* What the exercise asks *
A faithful transcription of all the entries below is needed, without the pictures.

Dataset entries

****************

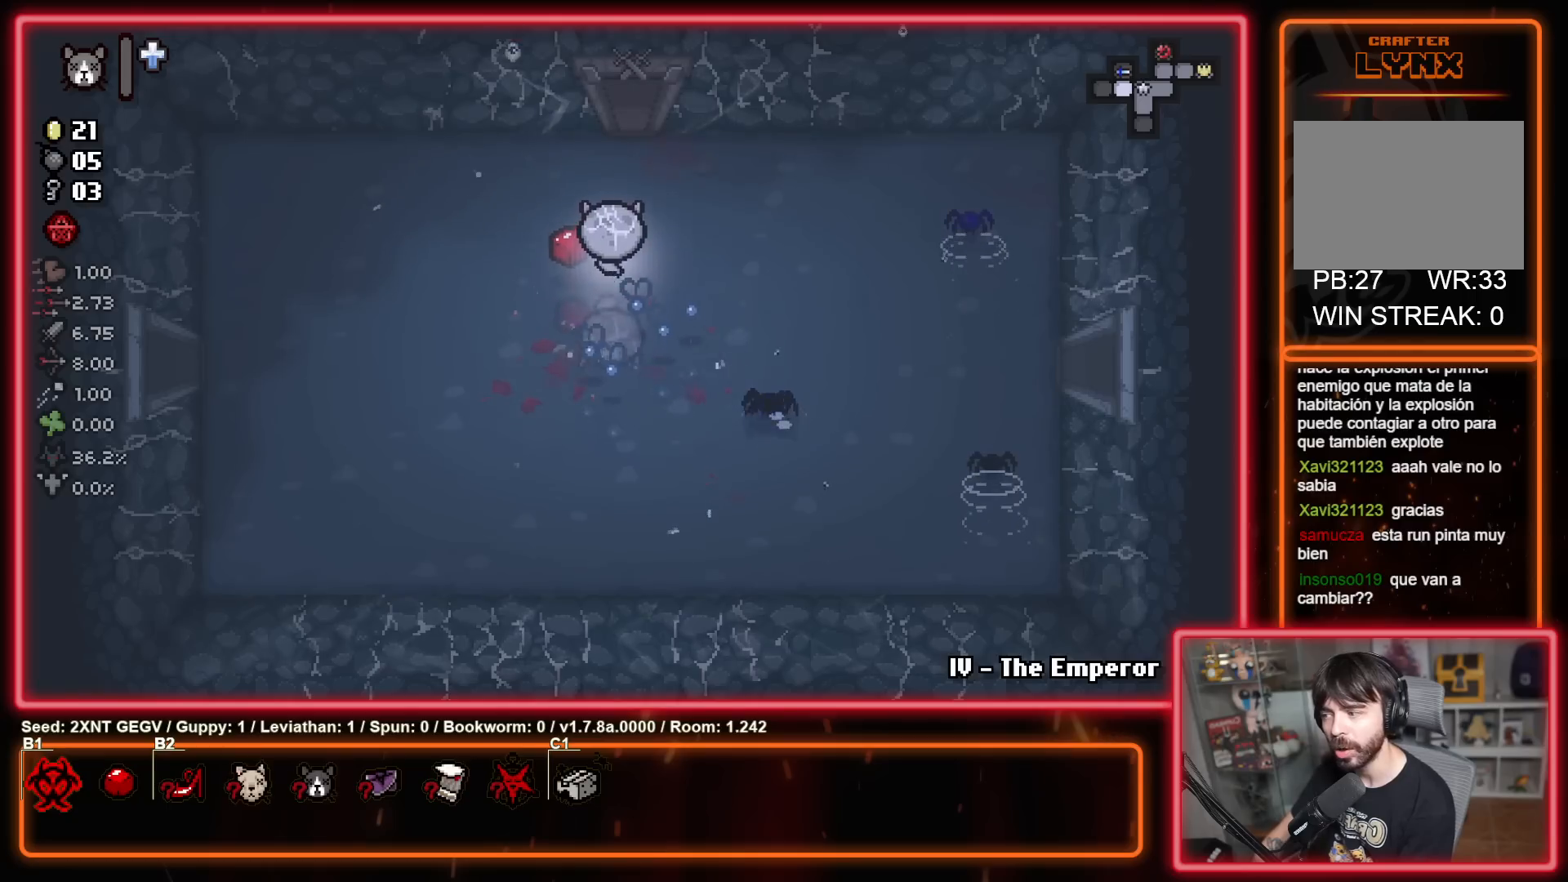
{"buttons": [], "left_stick": "up", "right_stick": "center", "events": []}
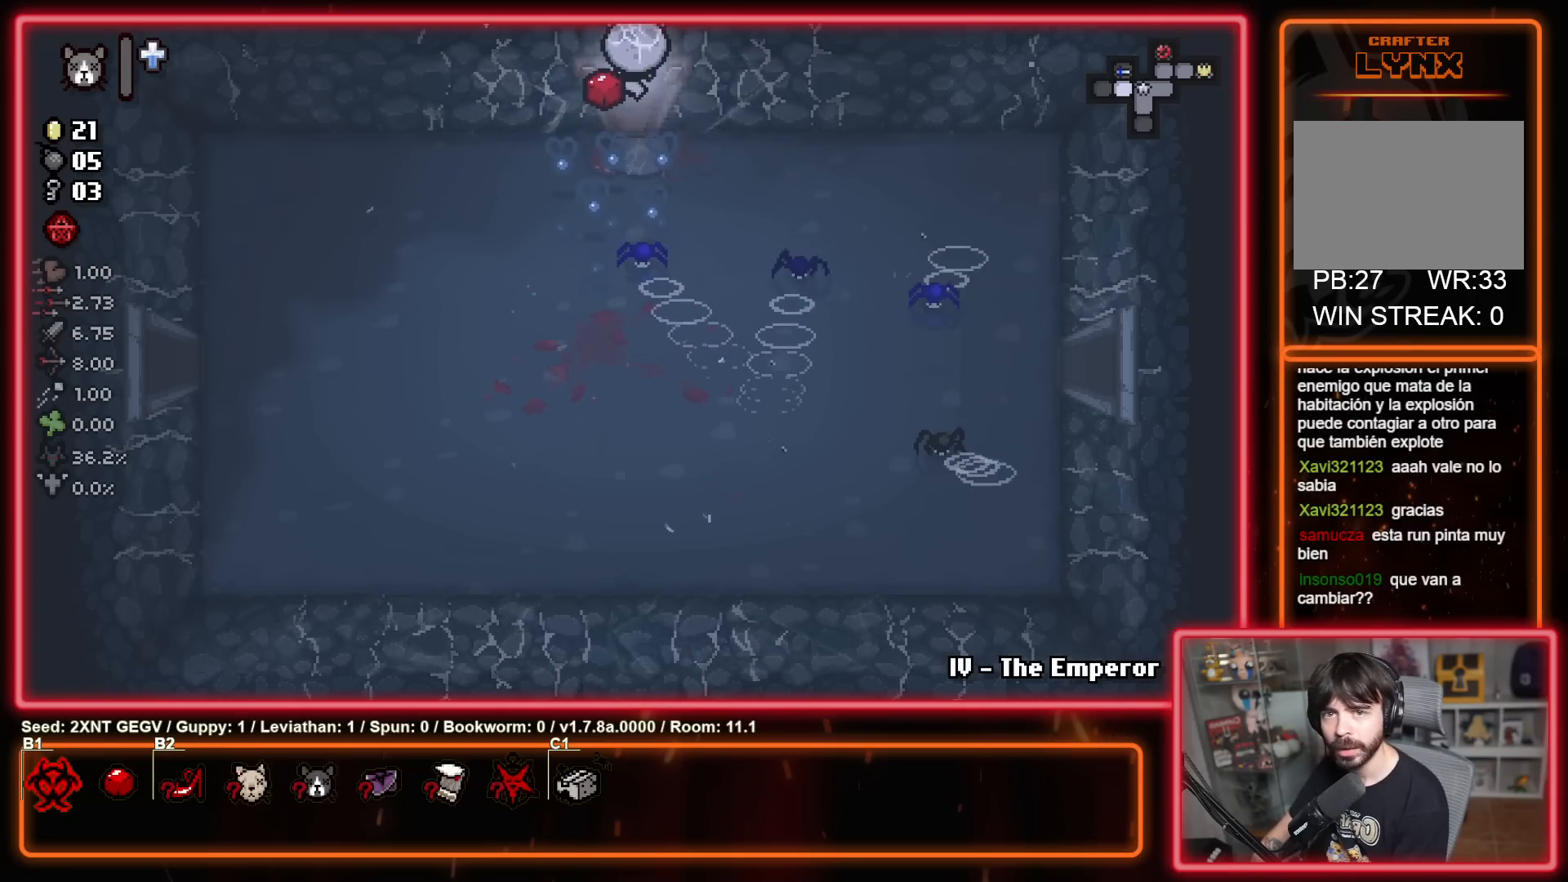
{"buttons": [], "left_stick": "down", "right_stick": "center", "events": [[150, "left_stick", "center"], [200, "left_stick", "down"]]}
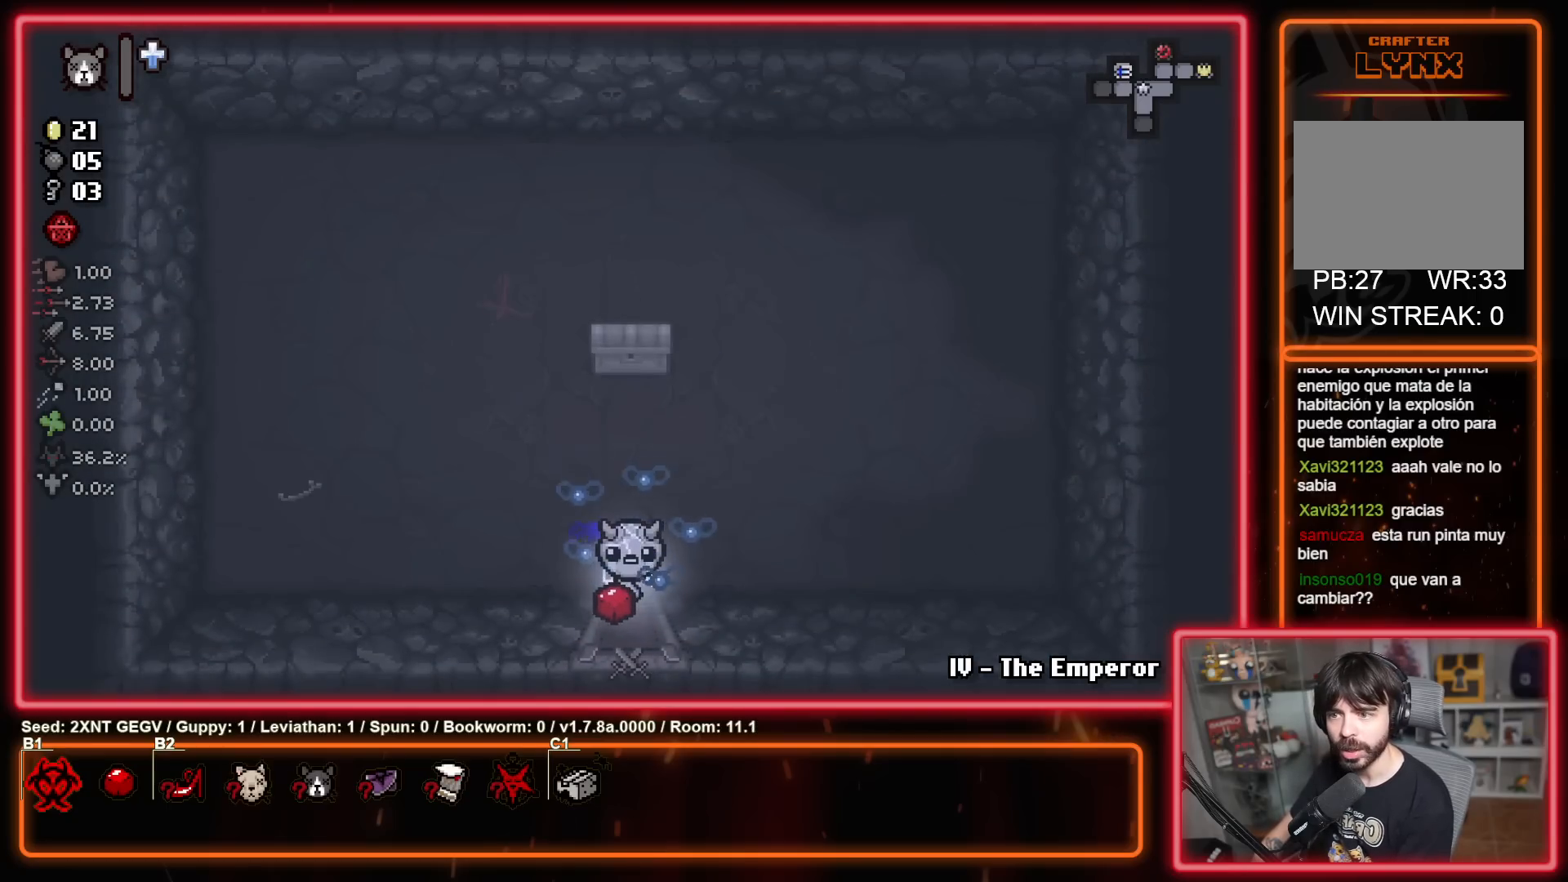
{"buttons": [], "left_stick": "down-left", "right_stick": "center", "events": [[83, "left_stick", "down-left"]]}
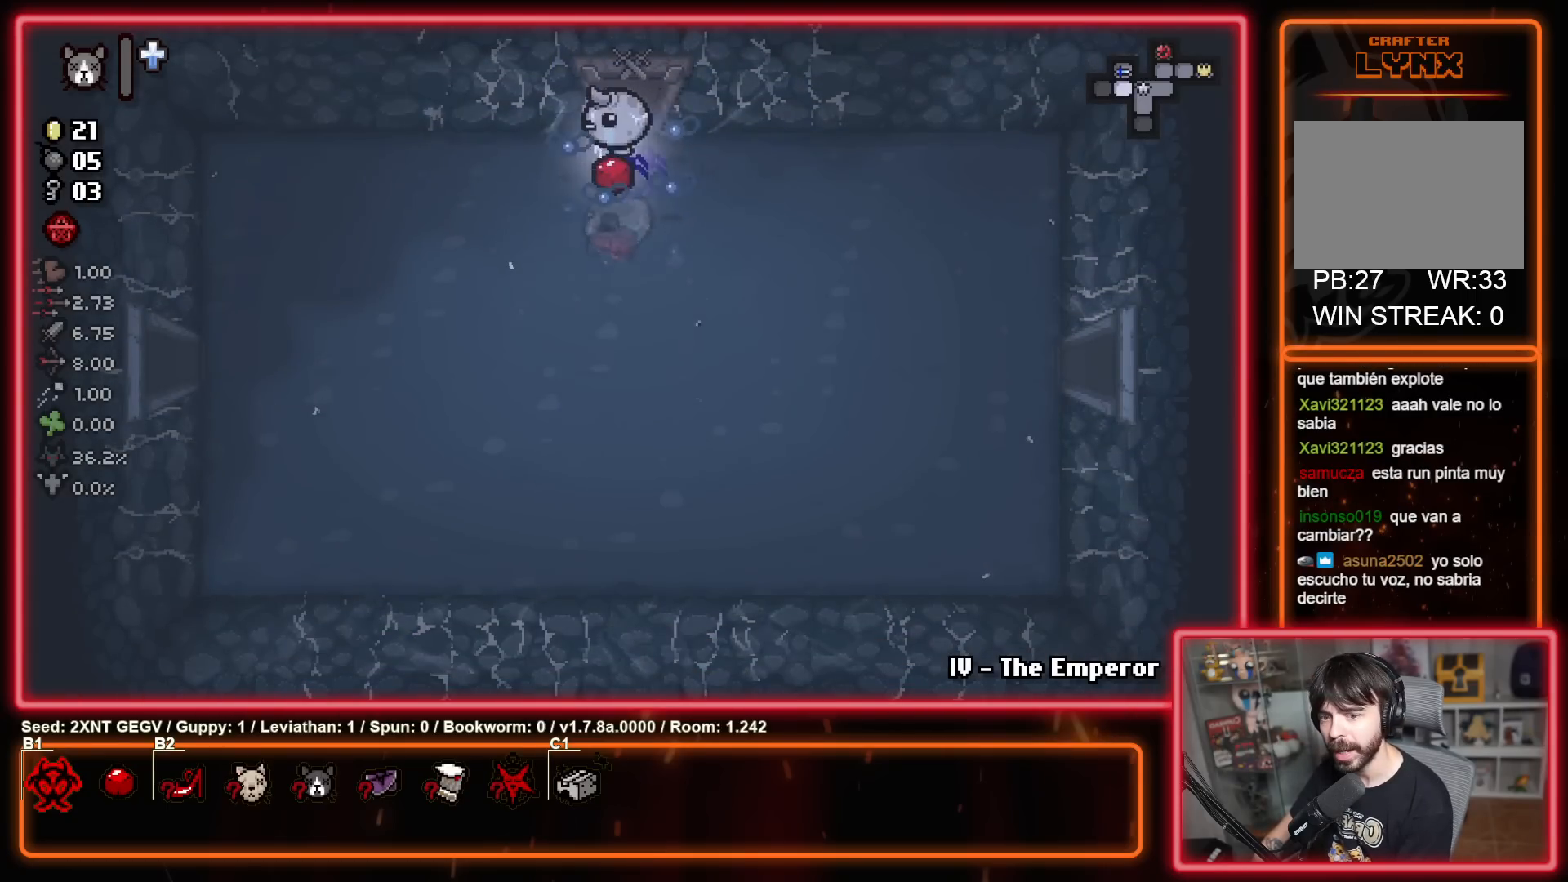
{"buttons": [], "left_stick": "down-left", "right_stick": "center", "events": []}
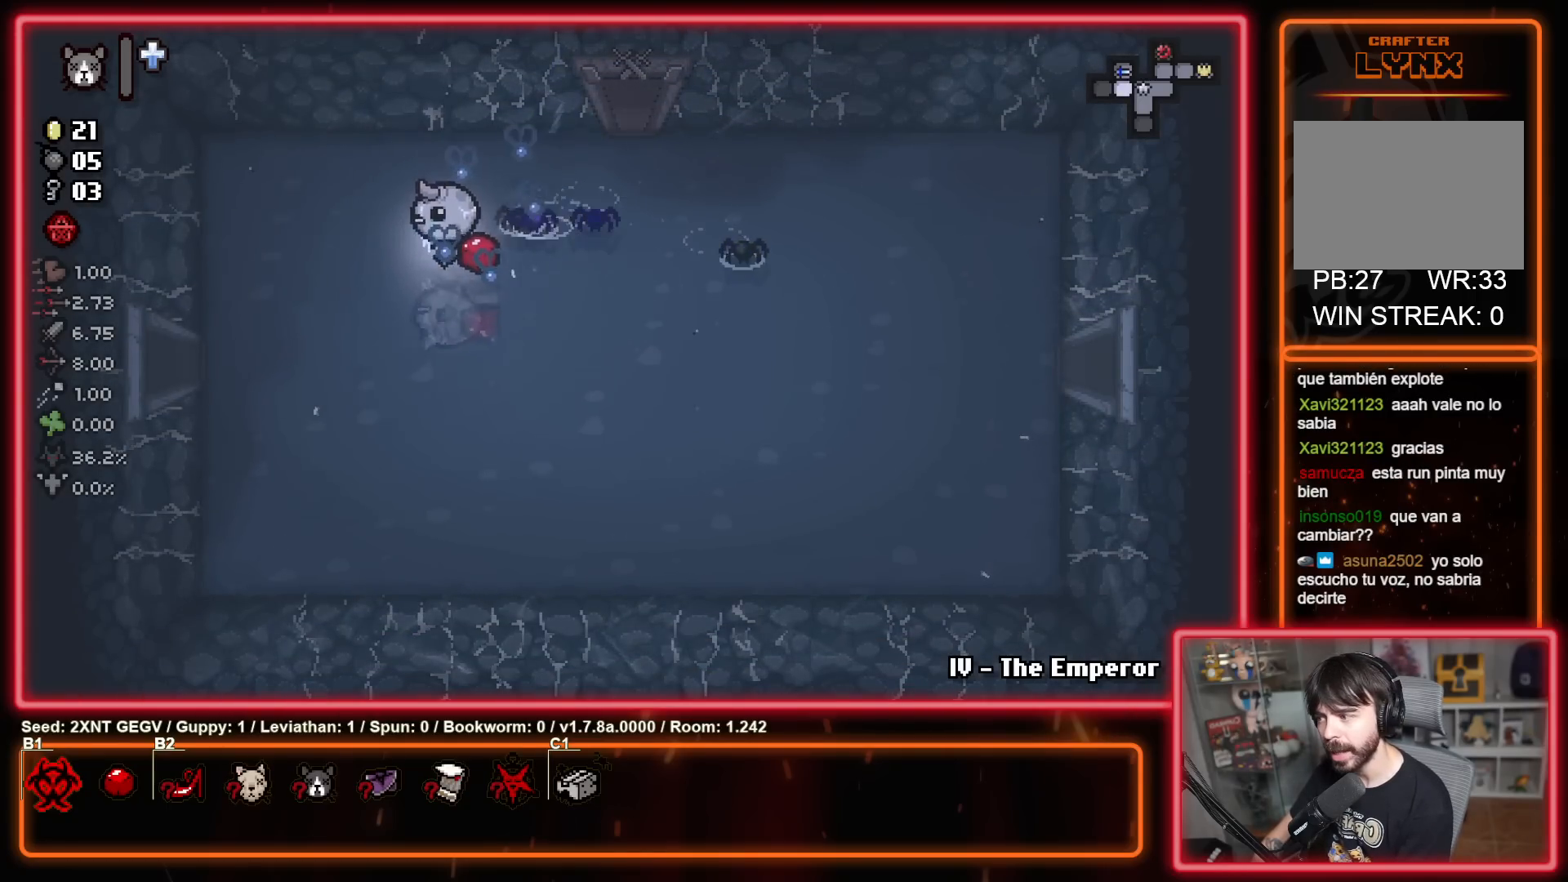
{"buttons": [], "left_stick": "left", "right_stick": "center", "events": [[333, "left_stick", "left"]]}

****************

* Answer space *
{"buttons": [], "left_stick": "up", "right_stick": "center", "events": []}
{"buttons": [], "left_stick": "down", "right_stick": "center", "events": [[150, "left_stick", "center"], [200, "left_stick", "down"]]}
{"buttons": [], "left_stick": "down-left", "right_stick": "center", "events": [[83, "left_stick", "down-left"]]}
{"buttons": [], "left_stick": "down-left", "right_stick": "center", "events": []}
{"buttons": [], "left_stick": "left", "right_stick": "center", "events": [[333, "left_stick", "left"]]}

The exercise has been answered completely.